▶ _Documento fuente_:
____
Kafka nos muestra así el reverso de la leyenda rabínica, muestra su lado negativo, todo lo que el mesías debe redimir. Es así, con esta llave, como es posible adentrarse en el laberinto de la obra de Kafka sin perderse.
El mundo que describe es el negativo del reino mesiánico, por lo que aparece sucio, malicioso, incomprensiblemente complicado, malvado hasta el asesinato sin sentido.
El mundo es un paraíso deformado por la caída, pero —recuerda Benjamin en su ensayo sobre Kafka— «las deformaciones que el mesías vendrá un día a corregir» no conciernen sólo al espacio, son «deformaciones de nuestro tiempo». Un orden aparente, el del «mundo», remite a un desorden real, mientras que un desorden aparente, el «mesiánico», remite a un orden real.
Toda la desesperación y la vergüenza de Kafka ante la inhumanidad de este desorden le conducen a un incesante cuerpo a cuerpo espiritual y existencial con la injusta disposición de las cosas del mundo en un tiempo desequilibrado, pero, al mismo tiempo, toda la esperanza y el coraje de Kafka residen en la certeza de un orden cósmico justo que sólo espera ser re-conocido, re-cordado, re-ubicado en otro espacio-tiempo, el de la Redención.
Hasta entonces, es como si nada hubiera ocurrido realmente, dijo, hablando de los movimientos revolucionarios espirituales.
¿Cómo acceder a esta otra temporalidad? ¿Cómo esperar contra toda esperanza? Éstos son los dilemas de Kafka, y evidentemente también los nuestros.
La llave que abre la Puerta de todas las puertas
Varias veces he recordado una conversación de Kafka con su amigo Max Brod, en la que éste le preguntaba si, en definitiva, había esperanza. Kafka, con su dolorosa ironía habitual, respondió que por supuesto que hay esperanza, una esperanza muy grande, sólo que «no para nosotros».
Personalmente, no me refiero a este «no para nosotros» en el sentido de una clausura y una condena definitiva, que es la interpretación banal y a fin de cuentas cómoda que le daría el «mundo», sino como un «no para nosotros tal como somos», es decir, que es necesaria una discontinuidad, una ruptura, una metamorfosis, un cambio radical, ese desplazamiento existencial que, en la tradición cristiana, acostumbramos a llamar «conversión». Sólo esta destitución del ego nos haría ver las cosas de otro modo, como realmente son o deberían y podrían ser, y ya no como se nos aparecen en el espejo deformante del «mundo».
____
▶ _Datos extraídos_:
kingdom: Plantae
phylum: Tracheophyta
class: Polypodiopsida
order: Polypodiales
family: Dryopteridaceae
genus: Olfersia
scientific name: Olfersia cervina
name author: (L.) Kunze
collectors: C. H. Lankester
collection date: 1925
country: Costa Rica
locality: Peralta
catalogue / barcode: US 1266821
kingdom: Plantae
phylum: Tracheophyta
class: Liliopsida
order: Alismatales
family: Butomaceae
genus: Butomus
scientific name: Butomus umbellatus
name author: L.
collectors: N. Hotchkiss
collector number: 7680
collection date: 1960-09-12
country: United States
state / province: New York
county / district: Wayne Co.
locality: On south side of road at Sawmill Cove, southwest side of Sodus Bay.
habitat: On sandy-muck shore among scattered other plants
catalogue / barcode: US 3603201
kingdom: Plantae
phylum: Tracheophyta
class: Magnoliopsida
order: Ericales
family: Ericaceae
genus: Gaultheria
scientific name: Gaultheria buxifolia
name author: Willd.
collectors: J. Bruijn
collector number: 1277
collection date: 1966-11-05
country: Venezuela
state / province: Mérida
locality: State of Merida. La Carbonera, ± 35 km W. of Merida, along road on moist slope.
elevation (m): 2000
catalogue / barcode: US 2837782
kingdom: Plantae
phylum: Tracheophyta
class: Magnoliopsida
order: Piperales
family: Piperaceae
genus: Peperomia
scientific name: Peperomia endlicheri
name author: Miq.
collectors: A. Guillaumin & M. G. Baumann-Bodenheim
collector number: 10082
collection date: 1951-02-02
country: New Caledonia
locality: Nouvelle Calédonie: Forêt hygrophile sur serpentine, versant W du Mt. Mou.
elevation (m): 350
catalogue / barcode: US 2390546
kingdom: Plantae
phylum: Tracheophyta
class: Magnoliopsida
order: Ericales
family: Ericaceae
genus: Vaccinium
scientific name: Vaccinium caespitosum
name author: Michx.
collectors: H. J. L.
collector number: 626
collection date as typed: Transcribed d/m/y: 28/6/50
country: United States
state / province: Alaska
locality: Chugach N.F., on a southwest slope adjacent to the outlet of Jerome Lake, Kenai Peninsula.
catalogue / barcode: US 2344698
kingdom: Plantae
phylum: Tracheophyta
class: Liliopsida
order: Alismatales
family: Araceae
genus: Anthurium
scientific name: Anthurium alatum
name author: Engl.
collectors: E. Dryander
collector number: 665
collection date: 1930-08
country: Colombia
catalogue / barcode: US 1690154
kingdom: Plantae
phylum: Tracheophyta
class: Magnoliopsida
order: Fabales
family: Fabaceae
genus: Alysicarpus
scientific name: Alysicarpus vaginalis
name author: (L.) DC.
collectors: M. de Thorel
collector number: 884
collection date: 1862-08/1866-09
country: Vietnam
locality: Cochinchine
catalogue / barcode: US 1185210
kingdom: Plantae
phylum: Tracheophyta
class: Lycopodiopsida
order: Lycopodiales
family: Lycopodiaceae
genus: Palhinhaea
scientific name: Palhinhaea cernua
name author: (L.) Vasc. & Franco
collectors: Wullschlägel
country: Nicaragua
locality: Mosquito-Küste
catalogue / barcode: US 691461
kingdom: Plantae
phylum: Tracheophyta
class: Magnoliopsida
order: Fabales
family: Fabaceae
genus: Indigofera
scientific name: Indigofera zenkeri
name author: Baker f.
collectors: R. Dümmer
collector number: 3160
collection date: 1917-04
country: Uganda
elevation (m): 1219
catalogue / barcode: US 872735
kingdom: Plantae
____
▶ _Resuelva lo siguiente_:
a - Indique si cada una de las afirmaciones siguientes concuerda con el texto sobre Kafka. Responda sí o no y cite literalmente las palabras del texto que lo deciden: (i) Kafka respondió a Max Brod que no había ninguna esperanza; (ii) el autor entiende el «no para nosotros» como una condena definitiva; (iii) según Benjamin, las deformaciones que el mesías corregirá afectan también al tiempo.
b - Enumere todos los calificativos con los que el texto sobre Kafka dice que aparece el mundo que Kafka describe.
c - Prosiga el texto sobre Kafka a partir de su última oración.

▶ _Lista de respuestas_:
a -
(i) No: «respondió que por supuesto que hay esperanza, una esperanza muy grande, sólo que «no para nosotros»».
(ii) No: «no me refiero a este «no para nosotros» en el sentido de una clausura y una condena definitiva».
(iii) Sí: «no conciernen sólo al espacio, son «deformaciones de nuestro tiempo»».

b - Sucio; malicioso; incomprensiblemente complicado; malvado hasta el asesinato sin sentido.

c -
Scholem, quizá comprensiblemente desde su punto de vista, no relató todo lo que dijo Orígenes, y que debería interesarnos (cf. PG 12, 1079-1080), a saber, que el palacio tiene una llave exterior para abrir la Puerta central y llegar así a las diversas habitaciones cuyas llaves han sido arrojadas. Esta llave principal es —según Orígenes— el Espíritu Santo y, para corroborar su hipótesis, cita a san Pablo: «De estas cosas hablamos, con palabras no sugeridas por la sabiduría humana, sino enseñadas por el Espíritu» (1 Cor. 2,13).
En resumen, sin la ayuda del Espíritu ni siquiera es posible entrar en el palacio, y mucho menos encontrar la llave correcta de cada una de sus habitaciones. Pero si el Espíritu es amor, entonces ésta es la única llave que puede abrir la Puerta de todas las puertas; amor que es exactamente lo que Kafka buscó durante toda su existencia, luchando y esperando contra toda esperanza. Para convencerse de ello, basta con leer sus Diarios, sus Cartas a Milena e incluso su terrible Carta al padre.
La Puerta —nos dijo Jesús— es Él mismo y es a través de Él, guiados por el Espíritu, como podemos acceder a la verdad del Reino. Creo que Kafka percibió algo de este misterio, por ejemplo cuando, respondiendo a una pregunta de su joven amigo Janouch, dijo: «Cristo es un abismo de luz. Hay que cerrar los ojos para no caer en él».
Pues bien, al despedirnos y dar las gracias a nuestro hermano Franz Kafka, sólo nos queda pedir al Espíritu que abra nuestros ojos.